TASK DATA START

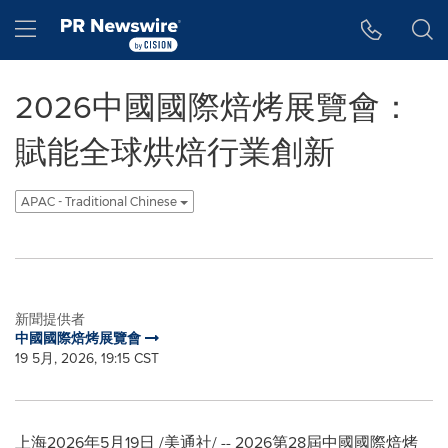
Accessibility Statement
Skip Navigation
Hamburger menu
2026中國國際焙烤展覽會：
賦能全球烘焙行業創新
APAC - Traditional Chinese
新聞提供者
中國國際焙烤展覽會
19 5月, 2026, 19:15 CST
上海
2026年5月19日
/美通社/ -- 2026第28屆中國國際焙烤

TASK DATA END

→ **WHAT IS REQUIRED**: Your reply should be an exact copy of every line from the line with "2026中國國際焙烤展覽會：" through the final line of the data, and nothing more.

→ **SOLUTION TO THIS PROBLEM**:
2026中國國際焙烤展覽會：
賦能全球烘焙行業創新
APAC - Traditional Chinese
新聞提供者
中國國際焙烤展覽會
19 5月, 2026, 19:15 CST
上海
2026年5月19日
/美通社/ -- 2026第28屆中國國際焙烤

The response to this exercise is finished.